When you combine Bill Clinton's worldwide stature, drive and personality with Bill and Melinda Gates' unprecedented philanthropic commitment and leadership, and when you focus all of that immense power--like a laser beam--on public health problems of the developing world, you've created the possibility of achieving a global impact that can improve the lives of millions of impoverished people.
The scale of public health's remarkable awakening will be on full display this week as some 1000 corporate CEOs, foundation executives, public health activists and scientists, and political leaders (including 60 heads-of-state) come together in New York City for the second annual meeting of the Clinton Global Initiative. Attendees at the conference not only will talk, they're required to make commitments.

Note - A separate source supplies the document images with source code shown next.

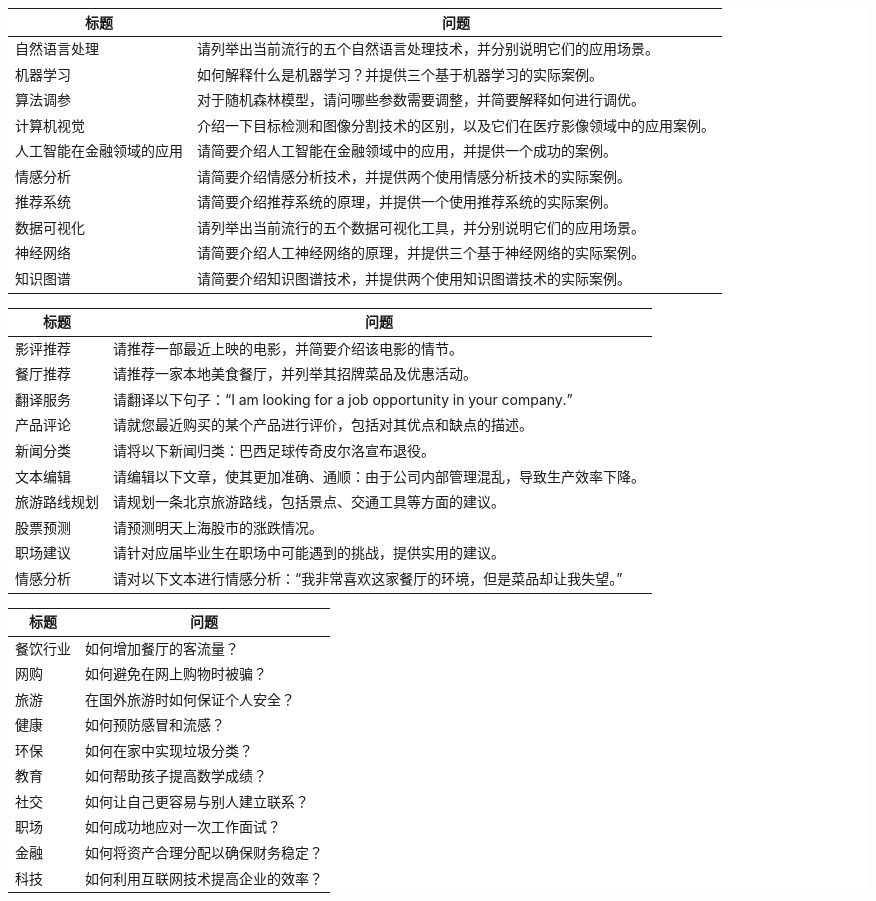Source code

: |标题|问题|
|----|----|
|自然语言处理|请列举出当前流行的五个自然语言处理技术，并分别说明它们的应用场景。|
|机器学习|如何解释什么是机器学习？并提供三个基于机器学习的实际案例。|
|算法调参|对于随机森林模型，请问哪些参数需要调整，并简要解释如何进行调优。|
|计算机视觉|介绍一下目标检测和图像分割技术的区别，以及它们在医疗影像领域中的应用案例。|
|人工智能在金融领域的应用|请简要介绍人工智能在金融领域中的应用，并提供一个成功的案例。|
|情感分析|请简要介绍情感分析技术，并提供两个使用情感分析技术的实际案例。|
|推荐系统|请简要介绍推荐系统的原理，并提供一个使用推荐系统的实际案例。|
|数据可视化|请列举出当前流行的五个数据可视化工具，并分别说明它们的应用场景。|
|神经网络|请简要介绍人工神经网络的原理，并提供三个基于神经网络的实际案例。|
|知识图谱|请简要介绍知识图谱技术，并提供两个使用知识图谱技术的实际案例。|

| 标题               | 问题                                                         |
| ------------------ | ------------------------------------------------------------ |
| 影评推荐           | 请推荐一部最近上映的电影，并简要介绍该电影的情节。         |
| 餐厅推荐           | 请推荐一家本地美食餐厅，并列举其招牌菜品及优惠活动。       |
| 翻译服务           | 请翻译以下句子：“I am looking for a job opportunity in your company.” |
| 产品评论           | 请就您最近购买的某个产品进行评价，包括对其优点和缺点的描述。 |
| 新闻分类           | 请将以下新闻归类：巴西足球传奇皮尔洛宣布退役。                |
| 文本编辑           | 请编辑以下文章，使其更加准确、通顺：由于公司内部管理混乱，导致生产效率下降。 |
| 旅游路线规划       | 请规划一条北京旅游路线，包括景点、交通工具等方面的建议。   |
| 股票预测           | 请预测明天上海股市的涨跌情况。                               |
| 职场建议           | 请针对应届毕业生在职场中可能遇到的挑战，提供实用的建议。     |
| 情感分析           | 请对以下文本进行情感分析：“我非常喜欢这家餐厅的环境，但是菜品却让我失望。” |

| 标题                                      | 问题                                                         |
| ----------------------------------------- | ------------------------------------------------------------ |
| 餐饮行业                                  | 如何增加餐厅的客流量？                                       |
| 网购                                      | 如何避免在网上购物时被骗？                                   |
| 旅游                                      | 在国外旅游时如何保证个人安全？                               |
| 健康                                      | 如何预防感冒和流感？                                         |
| 环保                                      | 如何在家中实现垃圾分类？                                     |
| 教育                                      | 如何帮助孩子提高数学成绩？                                   |
| 社交                                      | 如何让自己更容易与别人建立联系？                             |
| 职场                                      | 如何成功地应对一次工作面试？                                 |
| 金融                                      | 如何将资产合理分配以确保财务稳定？                           |
| 科技                                      | 如何利用互联网技术提高企业的效率？                           |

Several attendees at last year's conference recently joined together to organize a large-scale campaign to prevent malaria--a disease which many Americans erroneously believe to be a thing of the past. It may seem hard to believe, but malaria--caused by a blood parasite transmitted by mosquitoes--is a leading cause of death among African children under the age of five. And, malaria is readily preventable by providing insecticide-treated bed nets for children to sleep under, combined with other easy measures. The total cost is $10 to buy and deliver a bed net to a family in a rural African village. That bed net will help protect a child for up to five years from disease-carrying mosquitoes that primarily come out at night.

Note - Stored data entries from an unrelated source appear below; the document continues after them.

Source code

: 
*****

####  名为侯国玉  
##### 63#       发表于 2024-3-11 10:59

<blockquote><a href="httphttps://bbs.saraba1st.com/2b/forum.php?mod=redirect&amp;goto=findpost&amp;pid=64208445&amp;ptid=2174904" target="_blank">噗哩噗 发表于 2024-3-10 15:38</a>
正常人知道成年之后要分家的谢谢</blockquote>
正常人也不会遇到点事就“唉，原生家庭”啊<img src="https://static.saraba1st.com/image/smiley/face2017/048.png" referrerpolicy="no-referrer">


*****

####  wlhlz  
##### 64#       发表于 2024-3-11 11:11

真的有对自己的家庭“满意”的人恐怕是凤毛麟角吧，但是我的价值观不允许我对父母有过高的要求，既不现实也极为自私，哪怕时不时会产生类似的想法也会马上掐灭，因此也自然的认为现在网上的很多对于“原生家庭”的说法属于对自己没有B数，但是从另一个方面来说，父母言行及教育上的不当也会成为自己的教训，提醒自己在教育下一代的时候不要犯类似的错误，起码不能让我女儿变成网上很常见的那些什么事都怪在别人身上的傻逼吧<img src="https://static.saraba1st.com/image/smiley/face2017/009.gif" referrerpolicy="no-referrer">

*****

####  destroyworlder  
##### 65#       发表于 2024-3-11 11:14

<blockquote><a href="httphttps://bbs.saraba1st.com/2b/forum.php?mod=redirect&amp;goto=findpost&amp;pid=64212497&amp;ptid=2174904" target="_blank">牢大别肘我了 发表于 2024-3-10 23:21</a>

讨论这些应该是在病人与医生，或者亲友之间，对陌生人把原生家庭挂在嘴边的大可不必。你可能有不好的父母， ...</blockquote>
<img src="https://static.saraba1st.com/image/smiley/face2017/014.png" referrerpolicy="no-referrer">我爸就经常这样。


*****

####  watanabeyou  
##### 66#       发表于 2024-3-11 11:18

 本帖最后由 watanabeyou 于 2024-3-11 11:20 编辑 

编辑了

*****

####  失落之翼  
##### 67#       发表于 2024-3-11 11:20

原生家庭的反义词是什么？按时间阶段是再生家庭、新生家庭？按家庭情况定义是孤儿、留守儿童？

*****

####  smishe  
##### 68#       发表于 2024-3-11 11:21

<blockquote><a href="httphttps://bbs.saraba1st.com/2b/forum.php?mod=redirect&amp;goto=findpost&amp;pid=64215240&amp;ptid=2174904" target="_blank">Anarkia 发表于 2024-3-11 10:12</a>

The new campaign's lead organizers, Millennium Promise (led by economist Jeffrey Sachs, businessman/philanthropist Raymond Chambers, and businessman Jeffrey Flug) and the United Nations Foundation (led by Ted Turner and former U.S. Senator Tim Wirth), are joining forces with many other public health organizations. Their goal is to raise large sums of money for bed nets, not only by mobilizing foundations and corporations but also by creating a grassroots movement through which millions of Americans can make relatively small donations--and in turn ask neighbors and friends to do the same.
Earlier this year, when Sports Illustrated columnist Rick Reilly devoted a column to malaria prevention and asked readers to help, more than 17,000 responded, contributing over $1.2 million for the purchase and free distribution of bed nets. Clearly, Rick Reilly's column struck a chord. If one column can generate that response, imagine what an organized, sustained effort can accomplish. That's what the new campaign is all about.
Attendees at this week's Clinton Global Initiative should take a hard look at what they and their institutions can do to support this campaign. The goal is ambitious but achievable: to wipe out malaria from the face of the earth.